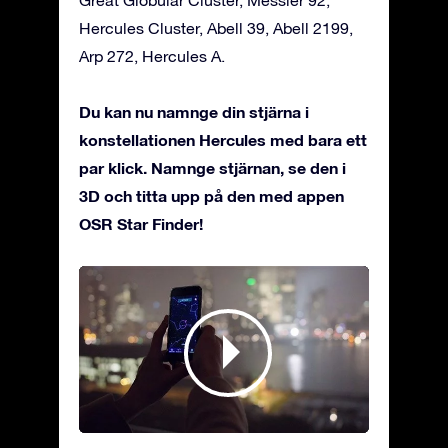
Hercules Cluster, Abell 39, Abell 2199,
Arp 272, Hercules A.
Du kan nu namnge din stjärna i
konstellationen Hercules med bara ett
par klick. Namnge stjärnan, se den i
3D och titta upp på den med appen
OSR Star Finder!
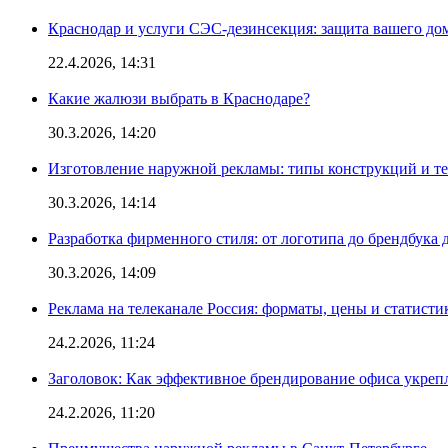
Краснодар и услуги СЭС-дезинсекция: защита вашего дом
22.4.2026, 14:31
Какие жалюзи выбрать в Краснодаре?
30.3.2026, 14:20
Изготовление наружной рекламы: типы конструкций и т
30.3.2026, 14:14
Разработка фирменного стиля: от логотипа до брендбука 
30.3.2026, 14:09
Реклама на телеканале Россия: форматы, цены и статисти
24.2.2026, 11:24
Заголовок: Как эффективное брендирование офиса укре
24.2.2026, 11:20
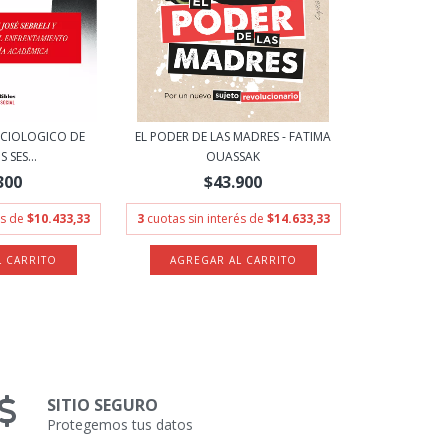
OCIOLOGICO DE
EL PODER DE LAS MADRES - FATIMA
 SES...
OUASSAK
300
$43.900
és de
$10.433,33
3
cuotas sin interés de
$14.633,33
SITIO SEGURO
Protegemos tus datos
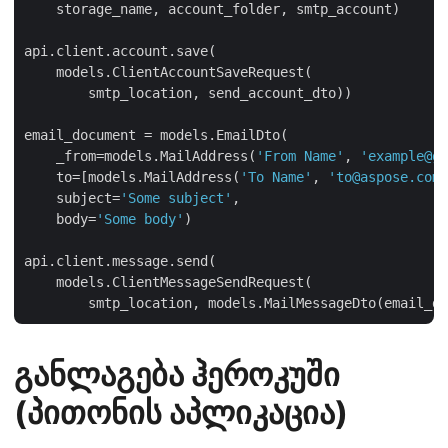
    storage_name, account_folder, smtp_account)

api.client.account.save(

    models.ClientAccountSaveRequest(

        smtp_location, send_account_dto))

email_document = models.EmailDto(

    _from=models.MailAddress(
'From Name'
, 
'example@gm
    to=[models.MailAddress(
'To Name'
, 
'to@aspose.com'
    subject=
'Some subject'
,

    body=
'Some body'
)

api.client.message.send(

    models.ClientMessageSendRequest(

განლაგება ჰეროკუში
(პითონის აპლიკაცია)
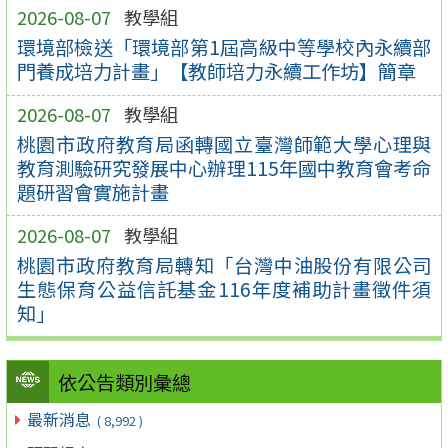
2026-08-07
教學組
環境部檢送「環境部第1屆高級中等學校內永續部
門養成培力計畫」【教師培力永續工作坊】簡章
2026-08-07
教學組
桃園市政府教育局函轉國立臺灣師範大學心理與
教育測驗研究發展中心辦理115年國中教育會考命
題研習會實施計畫
2026-08-07
教學組
桃園市政府教育局轉知「台灣中油股份有限公司
生態保育公益信託基金116年度補助計畫徵件須
知」
依公告類別彙總
最新消息
( 8,992 )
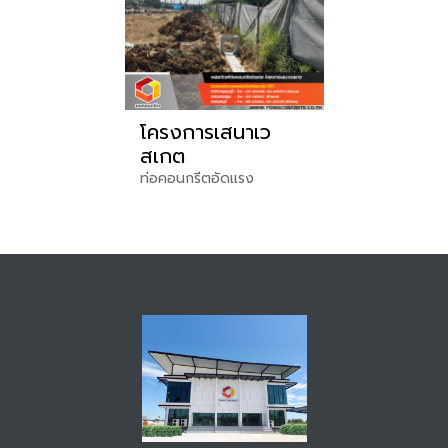
โครงการเสนาเว
สเกต
ท่อคอนกรีตอัดแรง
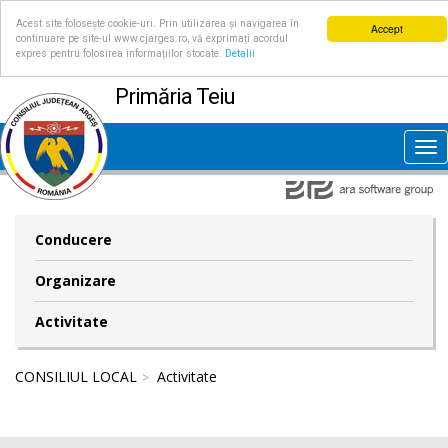
Acest site folosește cookie-uri. Prin utilizarea și navigarea în
Accept
continuare pe site-ul www.cjarges.ro, vă exprimați acordul
expres pentru folosirea informațiilor stocate.
Detalii
Primăria Teiu
Tog
nav
Conducere
Organizare
Activitate
CONSILIUL LOCAL
Activitate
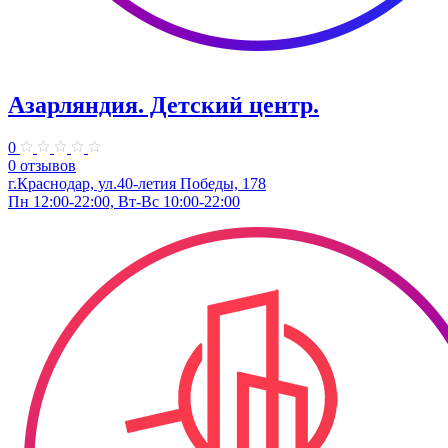
Азарляндия. ​Детский центр.
0
0 отзывов
г.Краснодар, ул.40-летия Победы, 178
Пн 12:00-22:00, Вт-Вс 10:00-22:00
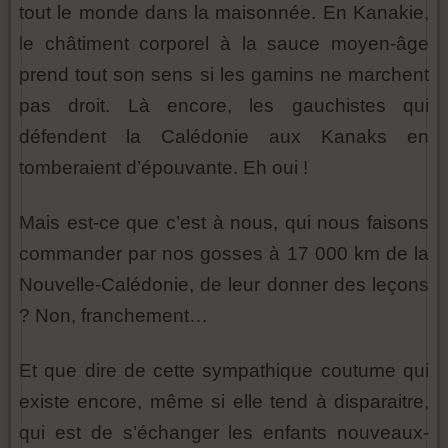
tout le monde dans la maisonnée. En Kanakie,
le châtiment corporel à la sauce moyen-âge
prend tout son sens si les gamins ne marchent
pas droit. Là encore, les gauchistes qui
défendent la Calédonie aux Kanaks en
tomberaient d’épouvante. Eh oui !
Mais est-ce que c’est à nous, qui nous faisons
commander par nos gosses à 17 000 km de la
Nouvelle-Calédonie, de leur donner des leçons
? Non, franchement…
Et que dire de cette sympathique coutume qui
existe encore, même si elle tend à disparaitre,
qui est de s’échanger les enfants nouveaux-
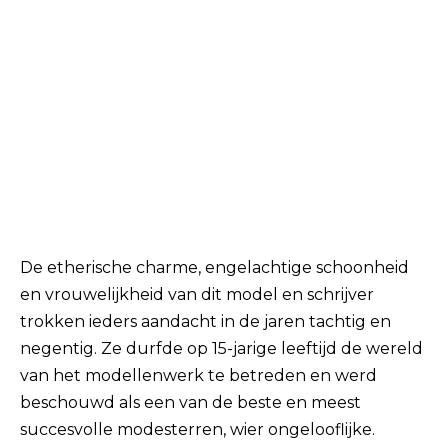
De etherische charme, engelachtige schoonheid
en vrouwelijkheid van dit model en schrijver
trokken ieders aandacht in de jaren tachtig en
negentig. Ze durfde op 15-jarige leeftijd de wereld
van het modellenwerk te betreden en werd
beschouwd als een van de beste en meest
succesvolle modesterren, wier ongelooflijke.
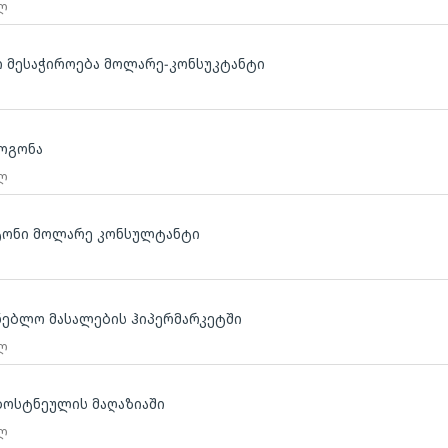
 ლ
ი მესაჭიროება მოლარე-კონსუკტანტი
ოგონა
 ლ
ატონი მოლარე კონსულტანტი
ნებლო მასალების ჰიპერმარკეტში
 ლ
ბოსტნეულის მაღაზიაში
 ლ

________________________

§ **Exercise prompt**
Reproduce the text of every record above, replacing each occurrence of "Hercules" with "Herkules" and leaving everything else unchanged. Omit the pictures from the answer.

§ **Exercise response**
Herkules Cluster, Abell 39, Abell 2199,
Arp 272, Herkules A.
Du kan nu namnge din stjärna i
konstellationen Herkules med bara ett
par klick. Namnge stjärnan, se den i
3D och titta upp på den med appen
OSR Star Finder!
Краснодар и услуги СЭС-дезинсекция: защита вашего дом
22.4.2026, 14:31
Какие жалюзи выбрать в Краснодаре?
30.3.2026, 14:20
Изготовление наружной рекламы: типы конструкций и т
30.3.2026, 14:14
Разработка фирменного стиля: от логотипа до брендбука 
30.3.2026, 14:09
Реклама на телеканале Россия: форматы, цены и статисти
24.2.2026, 11:24
Заголовок: Как эффективное брендирование офиса укре
24.2.2026, 11:20
OCIOLOGICO DE
EL PODER DE LAS MADRES - FATIMA
 SES...
OUASSAK
300
$43.900
és de
$10.433,33
3
cuotas sin interés de
$14.633,33
SITIO SEGURO
Protegemos tus datos
    storage_name, account_folder, smtp_account)

api.client.account.save(

    models.ClientAccountSaveRequest(

        smtp_location, send_account_dto))

email_document = models.EmailDto(

    _from=models.MailAddress(
'From Name'
, 
'example@gm
    to=[models.MailAddress(
'To Name'
, 
'to@aspose.com'
    subject=
'Some subject'
,

    body=
'Some body'
)

api.client.message.send(

    models.ClientMessageSendRequest(

განლაგება ჰეროკუში
(პითონის აპლიკაცია)
2026-08-07
教學組
環境部檢送「環境部第1屆高級中等學校內永續部
門養成培力計畫」【教師培力永續工作坊】簡章
2026-08-07
教學組
桃園市政府教育局函轉國立臺灣師範大學心理與
教育測驗研究發展中心辦理115年國中教育會考命
題研習會實施計畫
2026-08-07
教學組
桃園市政府教育局轉知「台灣中油股份有限公司
生態保育公益信託基金116年度補助計畫徵件須
知」
依公告類別彙總
最新消息
( 8,992 )
โครงการเสนาเว
สเกต
ท่อคอนกรีตอัดแรง
Acest site folosește cookie-uri. Prin utilizarea și navigarea în
Accept
continuare pe site-ul www.cjarges.ro, vă exprimați acordul
expres pentru folosirea informațiilor stocate.
Detalii
Primăria Teiu
Tog
nav
Conducere
Organizare
Activitate
CONSILIUL LOCAL
Activitate
Азарляндия. ​Детский центр.
0
0 отзывов
г.Краснодар, ул.40-летия Победы, 178
Пн 12:00-22:00, Вт-Вс 10:00-22:00
tout le monde dans la maisonnée. En Kanakie,
le châtiment corporel à la sauce moyen-âge
prend tout son sens si les gamins ne marchent
pas droit. Là encore, les gauchistes qui
défendent la Calédonie aux Kanaks en
tomberaient d’épouvante. Eh oui !
Mais est-ce que c’est à nous, qui nous faisons
commander par nos gosses à 17 000 km de la
Nouvelle-Calédonie, de leur donner des leçons
? Non, franchement…
Et que dire de cette sympathique coutume qui
existe encore, même si elle tend à disparaitre,
qui est de s’échanger les enfants nouveaux-
De etherische charme, engelachtige schoonheid
en vrouwelijkheid van dit model en schrijver
trokken ieders aandacht in de jaren tachtig en
negentig. Ze durfde op 15-jarige leeftijd de wereld
van het modellenwerk te betreden en werd
beschouwd als een van de beste en meest
succesvolle modesterren, wier ongelooflijke.
 ლ
ი მესაჭიროება მოლარე-კონსუკტანტი
ოგონა
 ლ
ატონი მოლარე კონსულტანტი
ნებლო მასალების ჰიპერმარკეტში
 ლ
ბოსტნეულის მაღაზიაში
 ლ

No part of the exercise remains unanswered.